> [Your goal]:
A single stretch of the material below is to be transcribed exactly, starting at the line with "[684,411,766,427] sub aim, ->" and ending after the line with "[1133,411,1163,427] TF, ->".

> [Supplied material]:

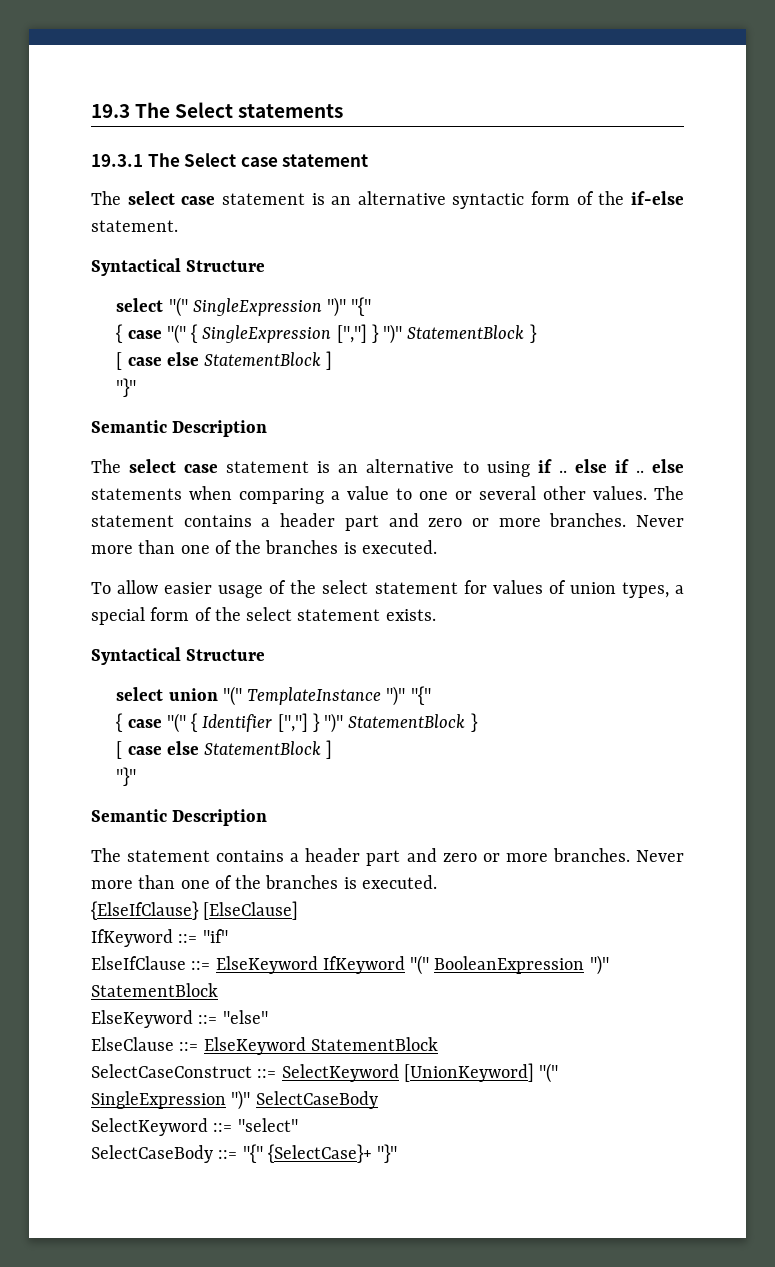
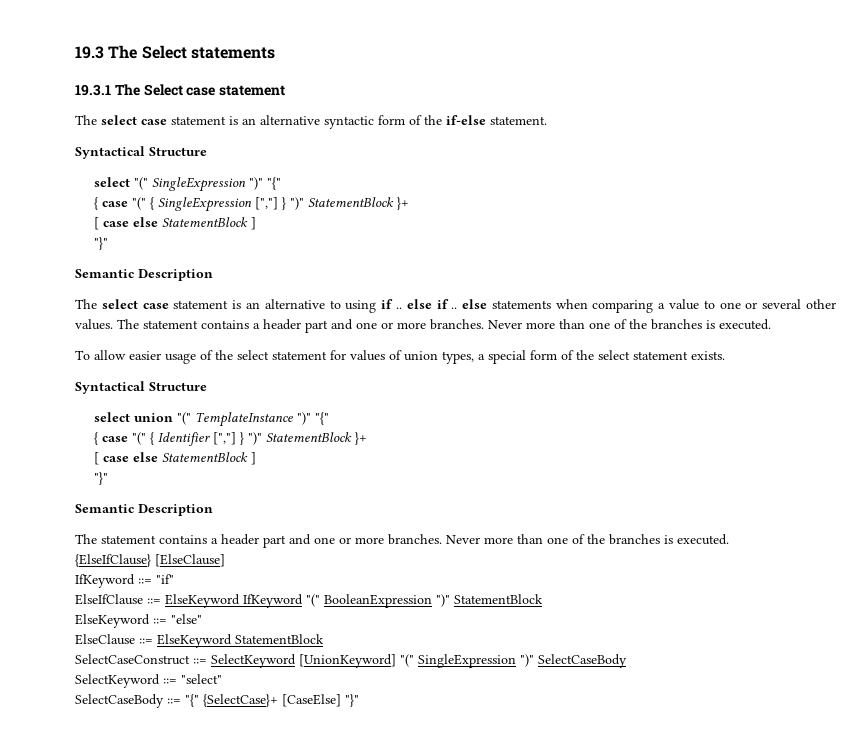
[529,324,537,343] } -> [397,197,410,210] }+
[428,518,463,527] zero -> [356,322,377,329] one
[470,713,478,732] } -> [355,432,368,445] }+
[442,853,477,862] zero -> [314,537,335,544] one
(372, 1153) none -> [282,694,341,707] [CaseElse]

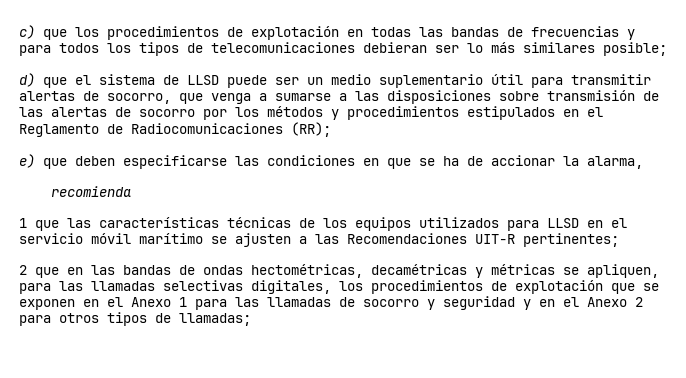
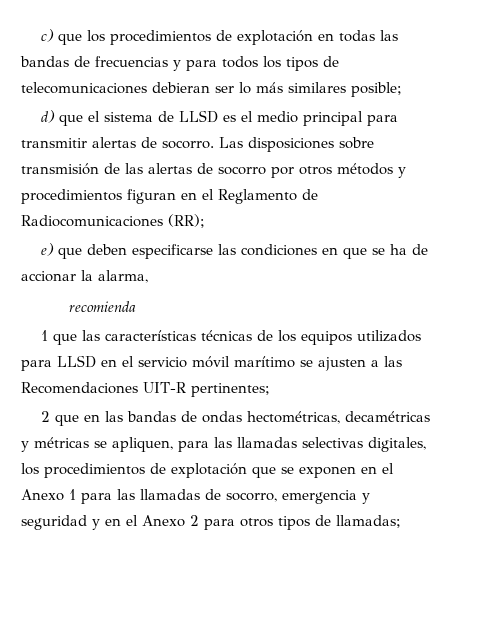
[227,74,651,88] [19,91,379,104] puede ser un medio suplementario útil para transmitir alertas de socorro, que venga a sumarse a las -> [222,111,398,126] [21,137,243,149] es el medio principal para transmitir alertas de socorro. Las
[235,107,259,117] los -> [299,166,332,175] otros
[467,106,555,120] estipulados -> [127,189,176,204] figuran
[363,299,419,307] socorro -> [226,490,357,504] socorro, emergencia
==
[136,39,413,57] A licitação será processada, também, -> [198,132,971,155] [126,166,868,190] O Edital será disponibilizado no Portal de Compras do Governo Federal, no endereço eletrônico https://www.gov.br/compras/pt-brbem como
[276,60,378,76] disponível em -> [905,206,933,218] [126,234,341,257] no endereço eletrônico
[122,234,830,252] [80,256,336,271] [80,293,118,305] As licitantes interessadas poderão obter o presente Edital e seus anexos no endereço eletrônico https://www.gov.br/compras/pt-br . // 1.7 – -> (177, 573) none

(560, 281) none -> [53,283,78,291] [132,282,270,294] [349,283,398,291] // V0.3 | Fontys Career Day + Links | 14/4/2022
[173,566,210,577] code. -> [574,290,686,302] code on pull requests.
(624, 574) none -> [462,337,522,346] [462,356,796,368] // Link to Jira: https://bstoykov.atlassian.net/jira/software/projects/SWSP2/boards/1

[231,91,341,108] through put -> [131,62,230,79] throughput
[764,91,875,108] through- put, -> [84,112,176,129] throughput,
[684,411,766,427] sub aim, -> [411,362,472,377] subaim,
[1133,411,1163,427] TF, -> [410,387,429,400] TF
--
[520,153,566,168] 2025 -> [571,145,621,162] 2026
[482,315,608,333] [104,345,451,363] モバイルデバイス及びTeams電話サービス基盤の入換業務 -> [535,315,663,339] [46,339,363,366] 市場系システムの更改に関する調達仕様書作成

> [Task response]:
[684,411,766,427] sub aim, -> [411,362,472,377] subaim,
[1133,411,1163,427] TF, -> [410,387,429,400] TF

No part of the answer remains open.